記事抜粋:
■ ■ ■ ■

不死鳥のような復活を遂げた大人気ビール「マルエフ」。アサヒビールから販売されているなめらかなコクがある銘柄で、マルエフ独特の美味しさが楽しめる。
「アサヒビールをどうにか復活させてほしい」という願いが込められ、マルエフは1986年2月に発売した。途端に大ヒットを記録したマルエフだが、生産体制の問題もあり、1993年に缶や瓶を終売とし、業務用の樽のみ継続販売する形となった。
しかし、2018年に期間や数量を限定して再発売し、2021年には改めて「完全復活」を遂げた。今回は、奇跡の復活を遂げたマルエフについて、特徴や歴史、スーパードライとの違いを詳しく解説する。
マルエフに似たおすすめのビールも併せて紹介するので、ビール好きの方はぜひ最後まで読んでみてほしい。
大人気ビール「マルエフ」の特徴
大人気ビール「マルエフ」は、アサヒビールから販売されている、なめらかなコクが魅力的なビール銘柄である。「不死鳥のような復活」という願いが込められて復活したビールであり、マルエフの「F」は不死鳥(フェニックス)からきている。
しかし、フェニックスのスペルは「phoenix」であり、Fの文字はどこにも含まれていない。実はマルエフの名称は、フェニックスの頭文字をFだと思いこんでいた社員が名付けたものであり、あとからその間違いに気が付き、幸運(フォーチュン「Fortune」)に変更したとされている。
マルエフは1986年2月に発売し、従来のビールとは違う「苦くて重いビールから、のどごしのよいすっきりした味わいのビール」を目指した。変化する消費者のニーズに合わせて開発しただけあり、マルエフはたちまち大ヒットを記録した。
一度は終売となったマルエフだが、2021年に改めて「完全復活」を遂げている。マルエフの特徴としては、アルコール度数は4.5%と低く、まろやかでコクのある味わいが楽しめるところだ。
香りが穏やかで上品なので、定番の日本食である煮物や刺身など、繊細な料理に合わせやすいというのも特徴。
スーパードライとの違い
マルエフとスーパードライは比較されることが多い。マルエフが生まれた翌年の1987年3月に発売となったスーパードライ。このスーパードライは、ビール界を騒がせるほどの大ブレイクを遂げた。

■ ■ ■ ■

提供資料:
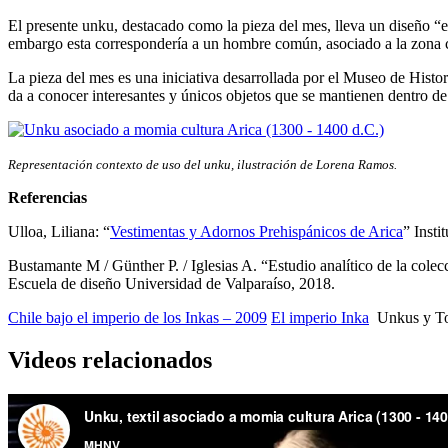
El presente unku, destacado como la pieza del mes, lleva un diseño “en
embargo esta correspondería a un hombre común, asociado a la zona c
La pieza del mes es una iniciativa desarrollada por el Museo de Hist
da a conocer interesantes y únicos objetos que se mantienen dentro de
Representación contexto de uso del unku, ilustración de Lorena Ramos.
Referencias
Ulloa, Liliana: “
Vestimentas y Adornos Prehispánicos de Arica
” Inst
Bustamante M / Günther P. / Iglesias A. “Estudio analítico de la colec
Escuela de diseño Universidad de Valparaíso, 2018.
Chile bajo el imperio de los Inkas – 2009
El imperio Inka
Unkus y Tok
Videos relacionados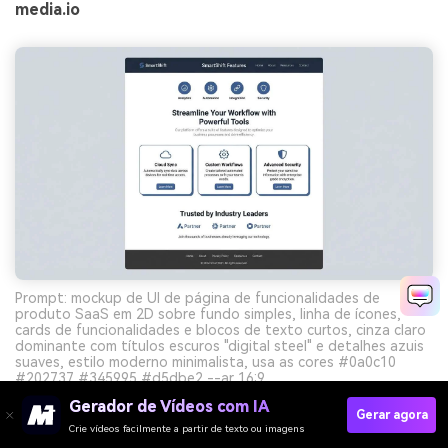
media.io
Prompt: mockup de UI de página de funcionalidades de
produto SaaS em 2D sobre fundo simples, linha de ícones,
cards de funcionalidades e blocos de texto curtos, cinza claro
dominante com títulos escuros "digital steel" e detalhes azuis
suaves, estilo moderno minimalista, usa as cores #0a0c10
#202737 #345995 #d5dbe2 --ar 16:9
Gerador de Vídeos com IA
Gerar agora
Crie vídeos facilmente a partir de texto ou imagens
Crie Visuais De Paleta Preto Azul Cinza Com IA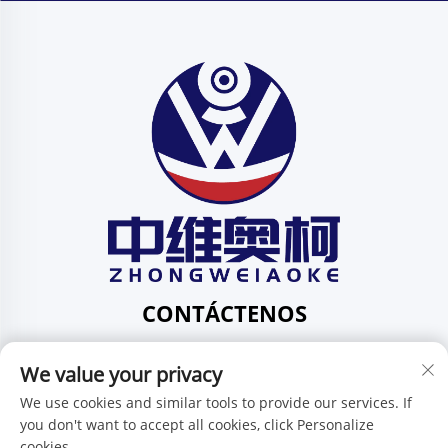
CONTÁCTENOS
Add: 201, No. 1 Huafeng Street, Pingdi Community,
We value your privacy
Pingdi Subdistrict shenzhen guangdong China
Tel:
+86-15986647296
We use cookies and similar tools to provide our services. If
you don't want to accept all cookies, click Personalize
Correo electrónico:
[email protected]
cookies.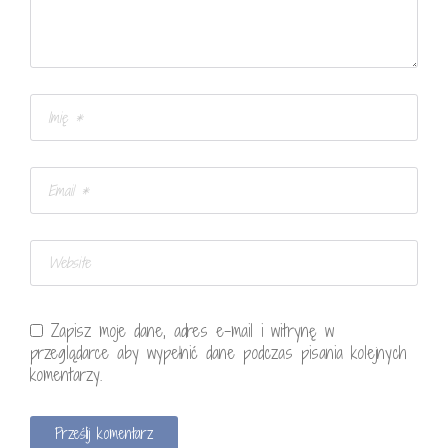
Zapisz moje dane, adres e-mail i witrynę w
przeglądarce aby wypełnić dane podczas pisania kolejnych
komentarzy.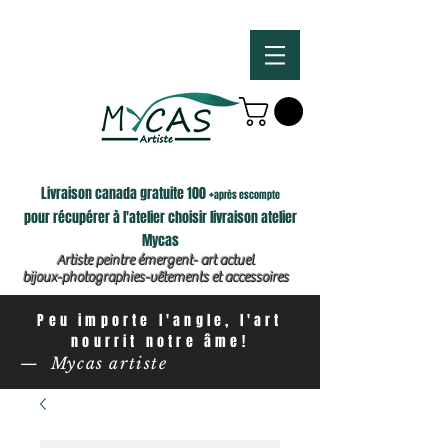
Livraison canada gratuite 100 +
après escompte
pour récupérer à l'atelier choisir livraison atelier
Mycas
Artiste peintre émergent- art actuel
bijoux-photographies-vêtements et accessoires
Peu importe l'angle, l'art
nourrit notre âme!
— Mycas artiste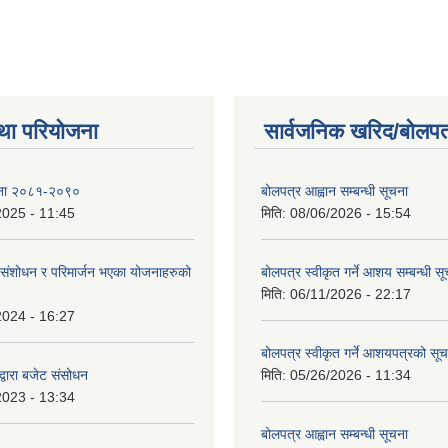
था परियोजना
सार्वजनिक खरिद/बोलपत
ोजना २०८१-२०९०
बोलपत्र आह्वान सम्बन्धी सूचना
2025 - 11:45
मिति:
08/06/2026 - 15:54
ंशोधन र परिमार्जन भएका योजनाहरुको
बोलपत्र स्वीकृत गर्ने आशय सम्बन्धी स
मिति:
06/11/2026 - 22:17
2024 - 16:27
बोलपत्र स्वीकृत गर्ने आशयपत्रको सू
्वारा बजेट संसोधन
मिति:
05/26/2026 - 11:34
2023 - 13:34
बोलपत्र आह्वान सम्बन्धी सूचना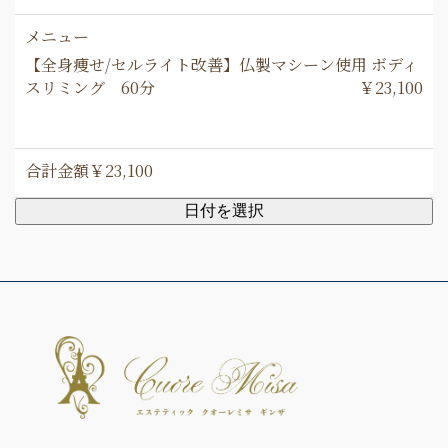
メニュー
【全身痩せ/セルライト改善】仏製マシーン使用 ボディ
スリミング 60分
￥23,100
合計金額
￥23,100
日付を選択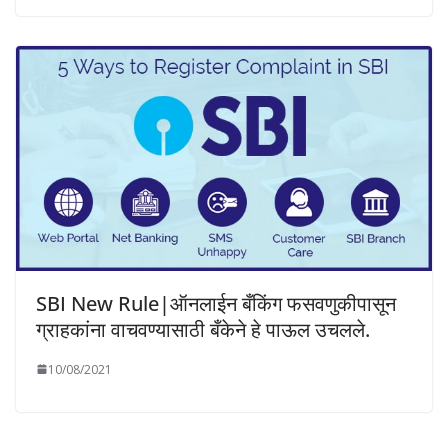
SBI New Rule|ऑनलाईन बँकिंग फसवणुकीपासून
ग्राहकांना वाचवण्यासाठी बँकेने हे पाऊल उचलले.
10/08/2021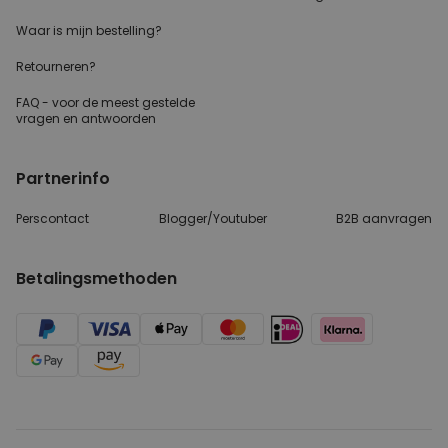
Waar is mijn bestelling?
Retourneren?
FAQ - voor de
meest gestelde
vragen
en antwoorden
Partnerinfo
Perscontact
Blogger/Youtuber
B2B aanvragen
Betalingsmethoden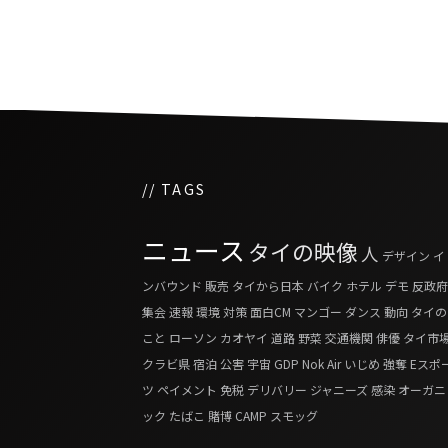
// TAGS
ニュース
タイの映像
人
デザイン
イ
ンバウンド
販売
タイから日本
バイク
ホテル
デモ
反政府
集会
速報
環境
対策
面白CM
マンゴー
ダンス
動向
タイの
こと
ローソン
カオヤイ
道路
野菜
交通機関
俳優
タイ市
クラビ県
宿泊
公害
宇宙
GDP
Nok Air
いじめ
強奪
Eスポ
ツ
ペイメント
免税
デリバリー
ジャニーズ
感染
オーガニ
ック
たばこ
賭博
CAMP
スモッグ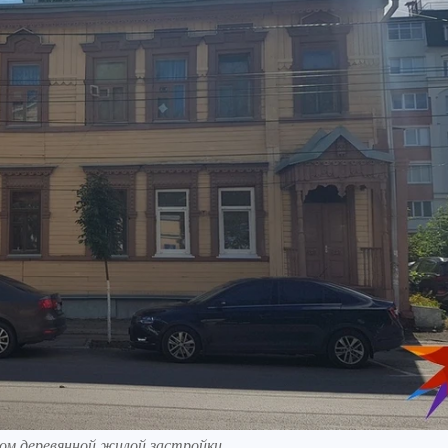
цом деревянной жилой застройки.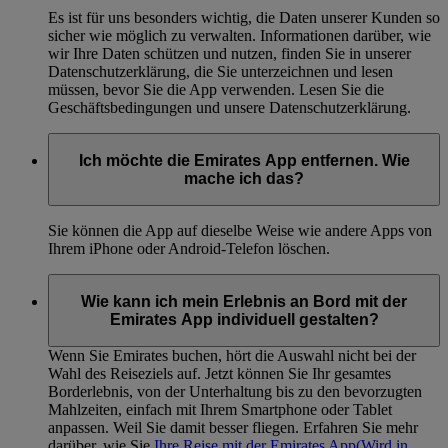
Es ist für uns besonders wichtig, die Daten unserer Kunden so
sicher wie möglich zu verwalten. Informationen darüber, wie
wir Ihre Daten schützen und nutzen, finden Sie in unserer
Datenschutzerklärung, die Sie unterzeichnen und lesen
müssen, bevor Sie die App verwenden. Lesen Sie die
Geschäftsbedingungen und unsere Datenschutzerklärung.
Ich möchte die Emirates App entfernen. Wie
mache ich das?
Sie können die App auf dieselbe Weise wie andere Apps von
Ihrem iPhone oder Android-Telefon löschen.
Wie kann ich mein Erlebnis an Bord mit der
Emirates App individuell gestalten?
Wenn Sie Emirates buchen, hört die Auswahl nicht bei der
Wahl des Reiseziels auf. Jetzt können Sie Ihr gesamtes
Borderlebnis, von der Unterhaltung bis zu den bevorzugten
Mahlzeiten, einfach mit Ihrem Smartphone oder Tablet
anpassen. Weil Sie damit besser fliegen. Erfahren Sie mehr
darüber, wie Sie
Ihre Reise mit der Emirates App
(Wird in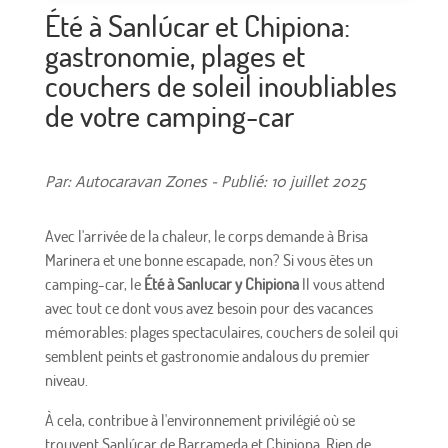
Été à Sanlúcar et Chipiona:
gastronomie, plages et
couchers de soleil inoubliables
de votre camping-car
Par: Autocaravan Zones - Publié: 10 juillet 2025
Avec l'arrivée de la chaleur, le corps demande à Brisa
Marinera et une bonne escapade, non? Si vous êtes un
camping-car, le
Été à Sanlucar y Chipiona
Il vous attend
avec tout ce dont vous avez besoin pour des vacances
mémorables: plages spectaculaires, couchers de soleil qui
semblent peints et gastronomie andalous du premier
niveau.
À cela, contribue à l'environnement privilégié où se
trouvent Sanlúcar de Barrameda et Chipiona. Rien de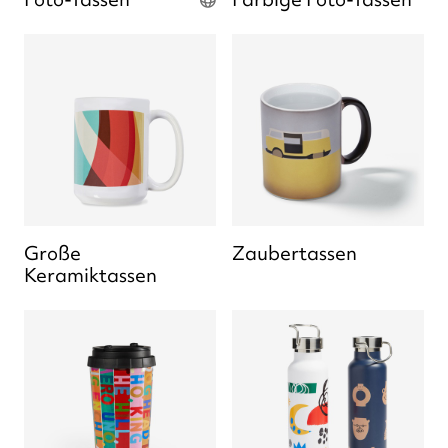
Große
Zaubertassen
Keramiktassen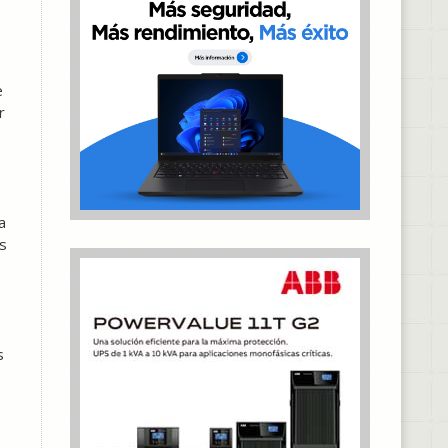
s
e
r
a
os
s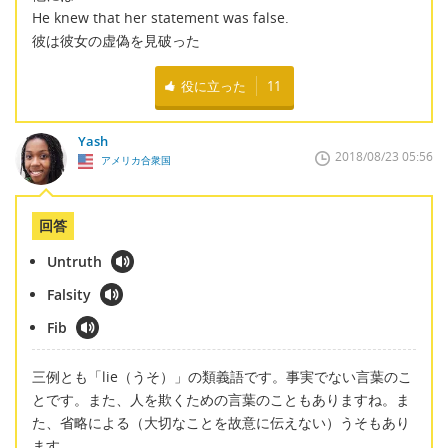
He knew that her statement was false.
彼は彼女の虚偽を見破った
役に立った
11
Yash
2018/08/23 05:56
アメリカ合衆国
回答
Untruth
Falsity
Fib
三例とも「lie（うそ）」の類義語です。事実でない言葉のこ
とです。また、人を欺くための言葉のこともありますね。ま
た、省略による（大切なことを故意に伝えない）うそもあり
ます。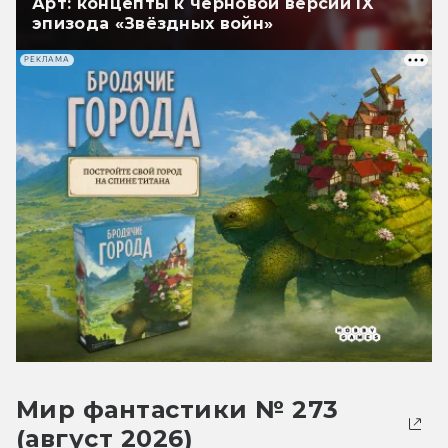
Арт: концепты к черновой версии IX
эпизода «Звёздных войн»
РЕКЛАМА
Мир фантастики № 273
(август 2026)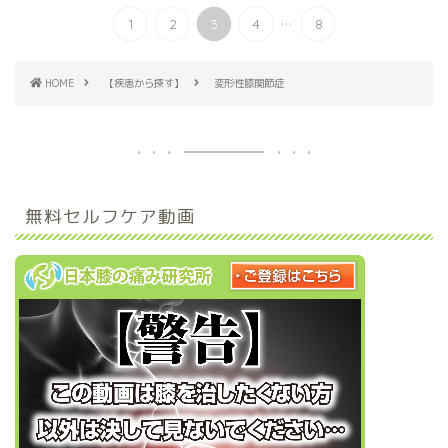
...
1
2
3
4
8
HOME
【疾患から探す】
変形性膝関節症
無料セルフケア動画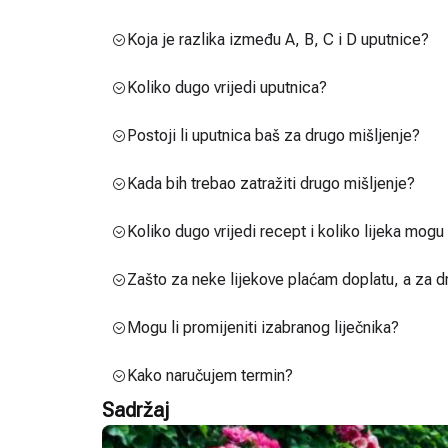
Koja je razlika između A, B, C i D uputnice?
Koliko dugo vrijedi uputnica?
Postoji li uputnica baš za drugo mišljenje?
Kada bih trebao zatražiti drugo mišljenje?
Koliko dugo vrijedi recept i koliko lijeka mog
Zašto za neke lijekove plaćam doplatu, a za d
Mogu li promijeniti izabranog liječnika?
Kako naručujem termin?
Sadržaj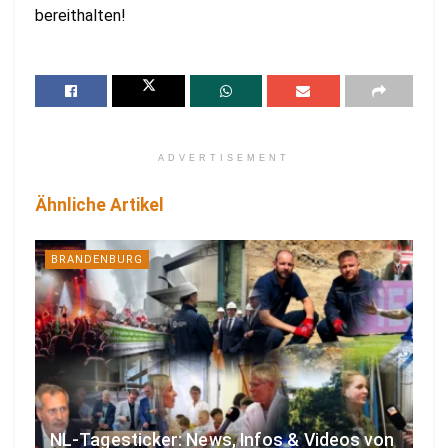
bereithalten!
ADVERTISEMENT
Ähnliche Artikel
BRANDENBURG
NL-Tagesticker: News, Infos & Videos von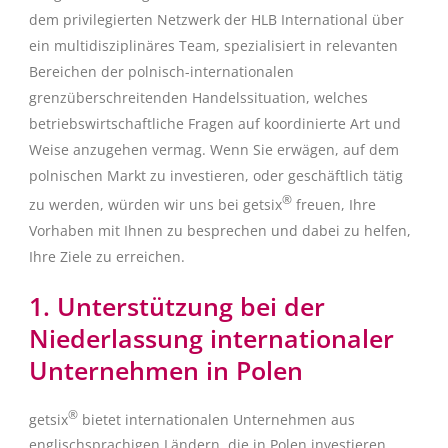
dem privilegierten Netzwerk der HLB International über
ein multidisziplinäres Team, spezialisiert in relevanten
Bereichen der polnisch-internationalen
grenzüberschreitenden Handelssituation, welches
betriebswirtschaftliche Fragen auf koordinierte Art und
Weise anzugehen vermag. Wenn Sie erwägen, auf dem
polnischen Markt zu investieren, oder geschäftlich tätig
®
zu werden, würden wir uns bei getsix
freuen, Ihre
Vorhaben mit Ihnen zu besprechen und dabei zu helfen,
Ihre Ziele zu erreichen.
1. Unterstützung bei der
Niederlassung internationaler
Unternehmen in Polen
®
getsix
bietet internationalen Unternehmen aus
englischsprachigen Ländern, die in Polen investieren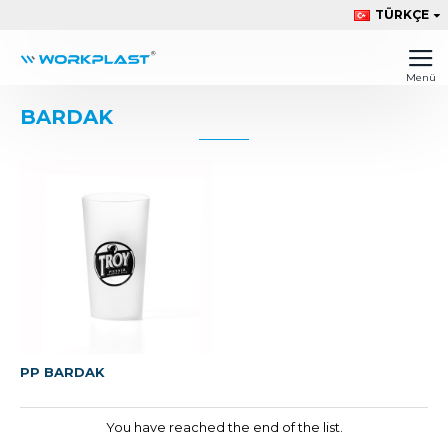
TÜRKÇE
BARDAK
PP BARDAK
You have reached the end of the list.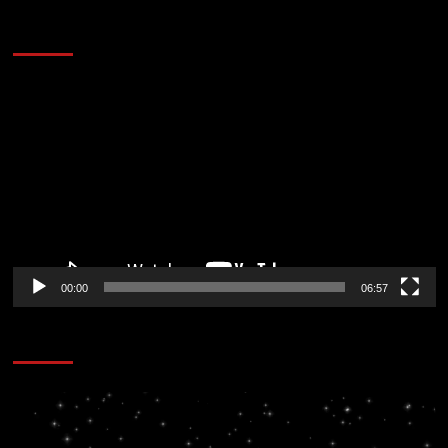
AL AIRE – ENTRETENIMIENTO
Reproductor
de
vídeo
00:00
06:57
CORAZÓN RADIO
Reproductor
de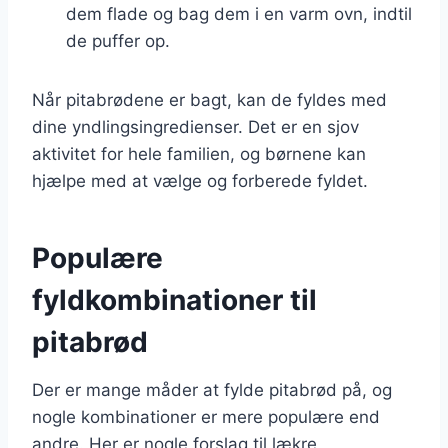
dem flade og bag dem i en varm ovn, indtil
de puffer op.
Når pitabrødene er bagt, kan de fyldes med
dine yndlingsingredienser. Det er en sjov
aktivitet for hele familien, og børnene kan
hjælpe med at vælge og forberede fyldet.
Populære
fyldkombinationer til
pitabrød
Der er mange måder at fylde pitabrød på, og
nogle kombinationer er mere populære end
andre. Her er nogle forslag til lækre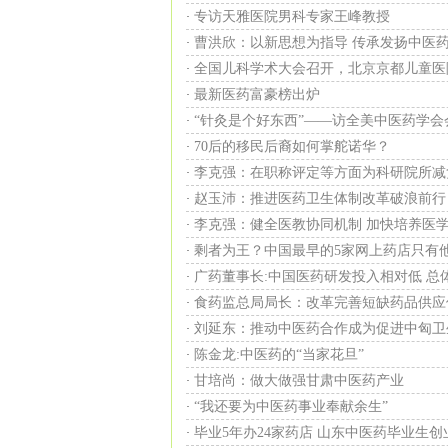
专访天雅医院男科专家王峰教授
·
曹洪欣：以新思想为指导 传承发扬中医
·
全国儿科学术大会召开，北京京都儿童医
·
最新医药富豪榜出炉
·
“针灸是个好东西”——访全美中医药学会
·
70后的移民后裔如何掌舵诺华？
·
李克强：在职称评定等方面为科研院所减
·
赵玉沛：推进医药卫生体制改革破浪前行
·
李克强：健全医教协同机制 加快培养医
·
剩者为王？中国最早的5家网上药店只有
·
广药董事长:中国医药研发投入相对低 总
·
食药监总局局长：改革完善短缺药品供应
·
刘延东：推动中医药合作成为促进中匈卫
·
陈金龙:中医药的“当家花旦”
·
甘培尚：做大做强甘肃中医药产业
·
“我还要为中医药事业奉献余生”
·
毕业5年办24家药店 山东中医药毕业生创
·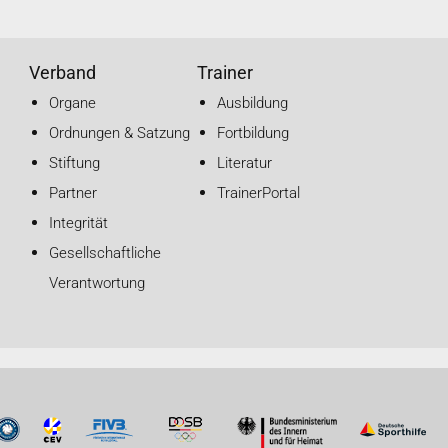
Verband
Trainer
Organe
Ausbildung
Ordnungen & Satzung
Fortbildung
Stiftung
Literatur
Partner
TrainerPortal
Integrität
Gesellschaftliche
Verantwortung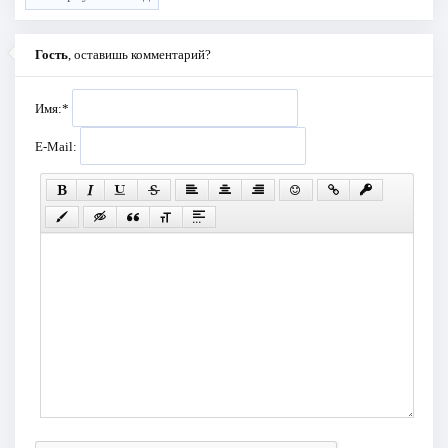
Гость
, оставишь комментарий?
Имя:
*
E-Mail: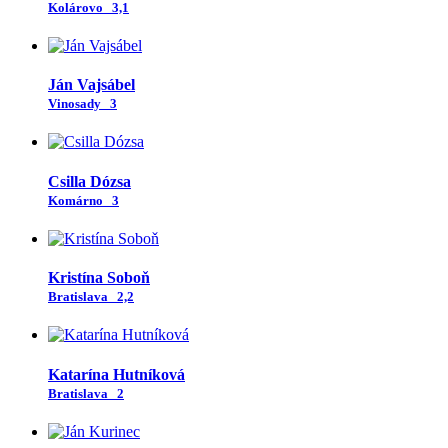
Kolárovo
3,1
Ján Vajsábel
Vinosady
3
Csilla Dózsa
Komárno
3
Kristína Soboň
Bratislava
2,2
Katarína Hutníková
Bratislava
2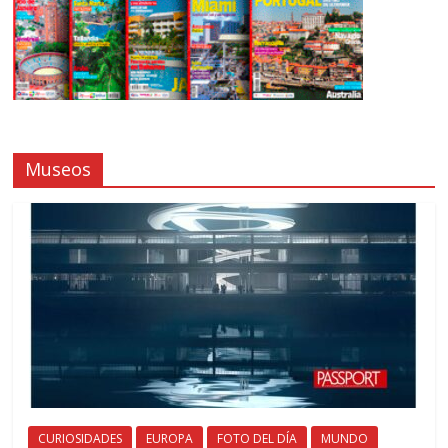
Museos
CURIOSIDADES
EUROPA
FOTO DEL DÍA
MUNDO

■ ■ ■ ■

指示 1: マルエフの記事によれば、スーパードライが発売されたのは何年何月か。
指示 2: マルエフの記事を、最後の文の次から書き継げ。
エントリーは、マルエフの記事とは別個の資料である。

出力結果 1: 1987年3月。

出力結果 2:
味わいはマルエフとは大きく異なり、コクや旨味の瞬発力が高く、一口目からインパクトが大きい。加えて飲み口が非常にクリアであるため、ビール独特のクドさがほとんどない。
その点、マルエフは口当たりの優しいビールであるため、両者はまったく異なる特徴を持っている。
マルエフの歴史|復活に至るまで
マルエフが発売されてから復活に至るまでのエピソードを解説する。よりマルエフについて深く理解できるはずだ。
マルエフが生まれたのは遡ること1980年代。アサヒは「夕日ビール」と揶揄(やゆ)されるほどの低迷期であった。そんな低迷期を乗り越えるべく、「アサヒビールをどうにか復活させてほしい」という願いを込めて開発したのがマルエフだ。
このマルエフは1986年2月に発売し、アサヒの想いに応えたかのように大ヒットを記録した。順調に売上を伸ばしていったかのように思われたが、翌年に大人気商品となった「スーパードライ」の安定供給が優先され、マルエフは1993年に缶や瓶を終売とし、業務用の樽のみ継続販売する形となる。
その後、2018年に期間や数量を限定して再発売したが、2021年に改めて「完全復活」として、パッケージをフルリニューアルして再発売された。
そんな新しいマルエフのキャッチコピーは「日本に、ぬくもりを。」である。まろやかでコクがあり、じんわりと口のなかを優しく包み込んでくれる、そんなマルエフにピッタリのキャッチコピーだ。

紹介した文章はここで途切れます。